The construction bidding platform PlanHub is “thoroughly assessing potential risks tied to the legal and political landscape in various regions,” said Kimberly Rogan, the company’s chief of staff and head of people operations. “We’ve refined our guidelines to inform employees about these factors better and to provide clear instructions on how to navigate them.”
These efforts coincide with a broader post-pandemic focus on mental and physical health and safety, said Daniel Beauchamp, head of global business consulting for Europe, the Middle East and Africa at American Express Global Business Travel.
As those concerns become the “front and center of corporate consciousness,” some U.S. and international employers are taking “a more nuanced” approach to their duty of care, he said.
But HR professionals say few of the businesses taking these steps are broadcasting them publicly, and the shift is far from universal.

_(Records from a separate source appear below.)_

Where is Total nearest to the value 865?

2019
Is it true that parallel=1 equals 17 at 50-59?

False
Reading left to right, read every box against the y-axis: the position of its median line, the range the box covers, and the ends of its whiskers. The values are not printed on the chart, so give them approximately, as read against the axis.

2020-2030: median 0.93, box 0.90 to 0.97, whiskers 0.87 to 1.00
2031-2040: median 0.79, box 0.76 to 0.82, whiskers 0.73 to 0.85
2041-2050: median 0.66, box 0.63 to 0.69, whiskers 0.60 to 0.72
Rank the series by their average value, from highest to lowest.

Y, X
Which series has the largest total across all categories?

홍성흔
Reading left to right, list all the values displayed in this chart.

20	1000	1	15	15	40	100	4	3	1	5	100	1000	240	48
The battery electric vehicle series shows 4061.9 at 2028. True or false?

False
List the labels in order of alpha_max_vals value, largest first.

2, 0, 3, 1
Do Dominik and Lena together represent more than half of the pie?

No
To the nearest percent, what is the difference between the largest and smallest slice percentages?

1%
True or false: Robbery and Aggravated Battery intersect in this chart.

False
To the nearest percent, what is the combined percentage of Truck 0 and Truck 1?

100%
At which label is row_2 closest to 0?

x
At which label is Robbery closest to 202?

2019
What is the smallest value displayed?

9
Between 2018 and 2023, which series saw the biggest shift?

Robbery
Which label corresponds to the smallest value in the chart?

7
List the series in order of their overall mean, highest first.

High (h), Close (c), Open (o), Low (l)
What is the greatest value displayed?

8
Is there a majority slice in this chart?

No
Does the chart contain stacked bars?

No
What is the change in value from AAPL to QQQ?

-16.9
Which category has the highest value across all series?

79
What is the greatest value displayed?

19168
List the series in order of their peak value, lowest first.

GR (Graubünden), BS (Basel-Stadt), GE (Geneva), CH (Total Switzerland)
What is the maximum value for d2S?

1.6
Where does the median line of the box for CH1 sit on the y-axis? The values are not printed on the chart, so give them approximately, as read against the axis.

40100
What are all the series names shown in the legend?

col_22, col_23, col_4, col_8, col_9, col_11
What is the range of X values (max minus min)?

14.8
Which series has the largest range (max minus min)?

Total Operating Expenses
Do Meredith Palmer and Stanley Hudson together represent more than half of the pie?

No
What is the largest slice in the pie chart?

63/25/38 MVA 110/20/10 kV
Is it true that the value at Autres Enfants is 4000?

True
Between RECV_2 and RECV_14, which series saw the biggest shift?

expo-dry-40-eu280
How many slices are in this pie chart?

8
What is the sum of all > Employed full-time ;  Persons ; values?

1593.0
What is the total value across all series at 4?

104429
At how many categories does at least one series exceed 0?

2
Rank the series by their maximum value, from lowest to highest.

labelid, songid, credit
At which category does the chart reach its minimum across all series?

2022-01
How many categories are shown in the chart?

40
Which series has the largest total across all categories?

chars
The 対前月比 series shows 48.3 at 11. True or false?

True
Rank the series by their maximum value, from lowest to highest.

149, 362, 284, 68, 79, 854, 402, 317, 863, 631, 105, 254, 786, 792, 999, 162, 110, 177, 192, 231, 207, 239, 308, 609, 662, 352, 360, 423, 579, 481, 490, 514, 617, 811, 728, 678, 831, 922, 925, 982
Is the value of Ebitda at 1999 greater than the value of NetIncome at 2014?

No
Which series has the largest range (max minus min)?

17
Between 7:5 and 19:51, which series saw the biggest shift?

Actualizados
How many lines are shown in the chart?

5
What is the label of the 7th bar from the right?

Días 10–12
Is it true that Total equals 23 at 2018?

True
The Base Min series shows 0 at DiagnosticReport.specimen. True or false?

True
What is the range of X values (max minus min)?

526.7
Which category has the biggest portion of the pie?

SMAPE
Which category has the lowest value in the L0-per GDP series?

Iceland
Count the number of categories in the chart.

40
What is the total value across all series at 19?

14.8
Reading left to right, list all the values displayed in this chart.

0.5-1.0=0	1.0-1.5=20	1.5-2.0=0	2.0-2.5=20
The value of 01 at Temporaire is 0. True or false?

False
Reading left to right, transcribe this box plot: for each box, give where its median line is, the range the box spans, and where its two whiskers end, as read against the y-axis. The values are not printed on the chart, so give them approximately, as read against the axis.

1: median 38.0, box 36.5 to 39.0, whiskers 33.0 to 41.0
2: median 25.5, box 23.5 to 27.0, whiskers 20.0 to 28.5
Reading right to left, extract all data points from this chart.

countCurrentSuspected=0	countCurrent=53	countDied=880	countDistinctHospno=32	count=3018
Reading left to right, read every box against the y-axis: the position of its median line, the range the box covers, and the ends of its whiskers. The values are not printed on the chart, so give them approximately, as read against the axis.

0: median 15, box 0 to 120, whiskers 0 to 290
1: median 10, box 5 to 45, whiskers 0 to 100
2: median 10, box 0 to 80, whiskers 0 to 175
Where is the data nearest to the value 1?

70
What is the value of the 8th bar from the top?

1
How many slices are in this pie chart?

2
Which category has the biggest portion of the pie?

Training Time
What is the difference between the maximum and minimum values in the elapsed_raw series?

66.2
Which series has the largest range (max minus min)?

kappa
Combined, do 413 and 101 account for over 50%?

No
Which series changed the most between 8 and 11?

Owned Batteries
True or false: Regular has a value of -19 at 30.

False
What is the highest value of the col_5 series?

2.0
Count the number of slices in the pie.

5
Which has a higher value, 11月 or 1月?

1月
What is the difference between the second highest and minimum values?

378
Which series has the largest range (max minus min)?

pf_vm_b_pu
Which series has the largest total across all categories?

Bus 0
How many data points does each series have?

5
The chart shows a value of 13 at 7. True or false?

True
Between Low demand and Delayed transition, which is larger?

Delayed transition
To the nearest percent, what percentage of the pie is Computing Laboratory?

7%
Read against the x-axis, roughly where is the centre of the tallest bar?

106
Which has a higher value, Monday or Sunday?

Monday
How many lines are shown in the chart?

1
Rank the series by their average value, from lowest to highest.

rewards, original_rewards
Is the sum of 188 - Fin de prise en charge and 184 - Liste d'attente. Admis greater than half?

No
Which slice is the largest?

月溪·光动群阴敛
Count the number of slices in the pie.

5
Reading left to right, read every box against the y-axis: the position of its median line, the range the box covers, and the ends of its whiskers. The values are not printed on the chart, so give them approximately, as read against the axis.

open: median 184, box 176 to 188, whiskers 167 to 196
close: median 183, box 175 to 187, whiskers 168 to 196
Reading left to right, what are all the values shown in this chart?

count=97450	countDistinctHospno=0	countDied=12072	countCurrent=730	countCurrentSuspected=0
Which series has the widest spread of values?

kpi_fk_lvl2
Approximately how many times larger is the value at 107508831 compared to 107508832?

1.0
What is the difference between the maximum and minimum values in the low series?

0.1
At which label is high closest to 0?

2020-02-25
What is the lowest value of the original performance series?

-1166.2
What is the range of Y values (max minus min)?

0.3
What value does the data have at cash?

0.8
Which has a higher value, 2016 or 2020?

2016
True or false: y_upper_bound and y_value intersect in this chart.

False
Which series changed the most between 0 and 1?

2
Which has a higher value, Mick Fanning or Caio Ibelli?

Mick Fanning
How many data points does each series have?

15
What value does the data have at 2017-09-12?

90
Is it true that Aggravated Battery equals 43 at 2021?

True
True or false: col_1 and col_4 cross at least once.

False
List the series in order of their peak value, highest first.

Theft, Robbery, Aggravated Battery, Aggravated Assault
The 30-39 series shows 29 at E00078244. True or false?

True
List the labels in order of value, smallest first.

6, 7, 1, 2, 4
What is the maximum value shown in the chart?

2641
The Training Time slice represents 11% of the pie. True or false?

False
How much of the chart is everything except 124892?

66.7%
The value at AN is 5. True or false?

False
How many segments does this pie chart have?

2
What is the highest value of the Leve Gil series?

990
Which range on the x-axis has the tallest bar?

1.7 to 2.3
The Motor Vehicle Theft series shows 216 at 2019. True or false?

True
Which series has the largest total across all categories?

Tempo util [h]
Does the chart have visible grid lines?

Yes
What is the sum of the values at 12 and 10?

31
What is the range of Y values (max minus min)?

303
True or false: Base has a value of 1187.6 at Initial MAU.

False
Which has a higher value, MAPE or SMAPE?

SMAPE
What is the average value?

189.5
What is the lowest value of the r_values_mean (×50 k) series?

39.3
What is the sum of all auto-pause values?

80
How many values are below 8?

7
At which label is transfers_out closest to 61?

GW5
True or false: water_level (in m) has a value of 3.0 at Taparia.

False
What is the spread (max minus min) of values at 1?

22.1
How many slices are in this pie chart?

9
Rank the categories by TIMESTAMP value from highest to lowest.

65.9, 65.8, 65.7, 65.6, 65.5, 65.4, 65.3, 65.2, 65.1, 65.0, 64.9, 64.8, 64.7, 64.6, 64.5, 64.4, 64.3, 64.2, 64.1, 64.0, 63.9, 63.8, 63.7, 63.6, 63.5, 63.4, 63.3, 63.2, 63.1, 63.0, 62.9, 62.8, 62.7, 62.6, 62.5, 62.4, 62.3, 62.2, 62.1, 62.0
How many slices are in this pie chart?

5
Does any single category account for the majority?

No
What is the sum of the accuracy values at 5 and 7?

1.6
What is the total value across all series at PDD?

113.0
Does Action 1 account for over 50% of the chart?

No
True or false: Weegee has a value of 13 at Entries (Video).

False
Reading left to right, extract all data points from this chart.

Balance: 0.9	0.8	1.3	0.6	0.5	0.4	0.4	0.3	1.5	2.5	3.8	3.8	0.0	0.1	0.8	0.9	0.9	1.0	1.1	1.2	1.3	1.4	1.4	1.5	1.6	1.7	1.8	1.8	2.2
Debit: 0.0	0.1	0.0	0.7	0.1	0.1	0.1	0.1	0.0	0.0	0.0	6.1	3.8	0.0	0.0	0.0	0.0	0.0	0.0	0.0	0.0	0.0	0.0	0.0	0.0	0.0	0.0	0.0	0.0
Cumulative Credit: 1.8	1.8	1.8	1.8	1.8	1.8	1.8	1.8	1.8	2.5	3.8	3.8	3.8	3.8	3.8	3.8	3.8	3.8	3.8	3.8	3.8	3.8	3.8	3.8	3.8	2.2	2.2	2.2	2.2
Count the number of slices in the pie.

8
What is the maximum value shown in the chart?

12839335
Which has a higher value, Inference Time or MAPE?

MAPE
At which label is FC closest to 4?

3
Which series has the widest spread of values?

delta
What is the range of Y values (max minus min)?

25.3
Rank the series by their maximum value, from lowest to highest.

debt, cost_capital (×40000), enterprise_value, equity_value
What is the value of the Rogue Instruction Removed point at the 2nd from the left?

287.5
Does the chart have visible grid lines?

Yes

Many companies don’t operate extensively across state borders or rely much on business travel. And it’s often impossible to untangle an employer’s duty of care concerns from its political values — which can cut both ways anyhow. Some conservative groups and companies have long asked meeting planners to book gatherings in like-minded states, and vice versa for liberal ones.
Certain areas say they’re seeing pullback due to the new laws even as business travel rebounds.
Between May — the month Florida Republican Gov. Ron DeSantis expanded what critics termed a “Don’t Say Gay” law — and mid-September, more than 17 groups cited “current Florida politics” and safety as reasons for not booking conventions in Greater Fort Lauderdale and Broward County, despite a local reputation for inclusiveness, according to the Visit Lauderdale tourism group.
That list includes the National Sales Network, the American Specialty Toy Retailing Association, the University of Southern Mississippi and others, said Visit Lauderdale CEO Stacy Ritter. She estimated the community has lost out on more than $98 million in revenue.
“This is not an economic issue where you can offer a group more money to help underwrite their conference,” said Ritter. If people feel unwelcome in the state, she said, “there’s very little you can do.”
A spokesperson for DeSantis dismissed concerns about lost business travel as “nonsense,” saying “Florida’s economy is booming,” with the state hosting a quarterly record of nearly 38 million visitors at the start of this year.